### What to work on
Without including the images, transcribe each record precisely as it appears below.

Page-level text extractions:
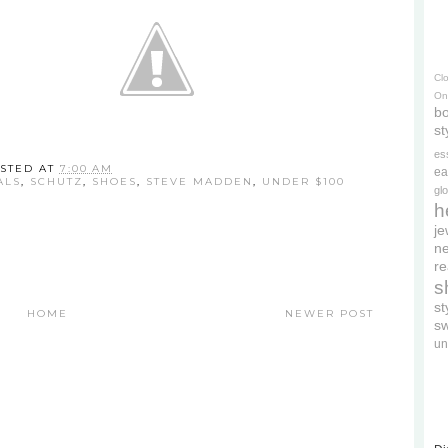
Cl
On
bo
st
es
STED AT
7:00 AM
ea
ALS
,
SCHUTZ
,
SHOES
,
STEVE MADDEN
,
UNDER $100
gl
h
je
ne
re
s
s
HOME
NEWER POST
s
un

### Result of the exercise
Cl
On
bo
st
es
STED AT
7:00 AM
ea
ALS
,
SCHUTZ
,
SHOES
,
STEVE MADDEN
,
UNDER $100
gl
h
je
ne
re
s
s
HOME
NEWER POST
s
un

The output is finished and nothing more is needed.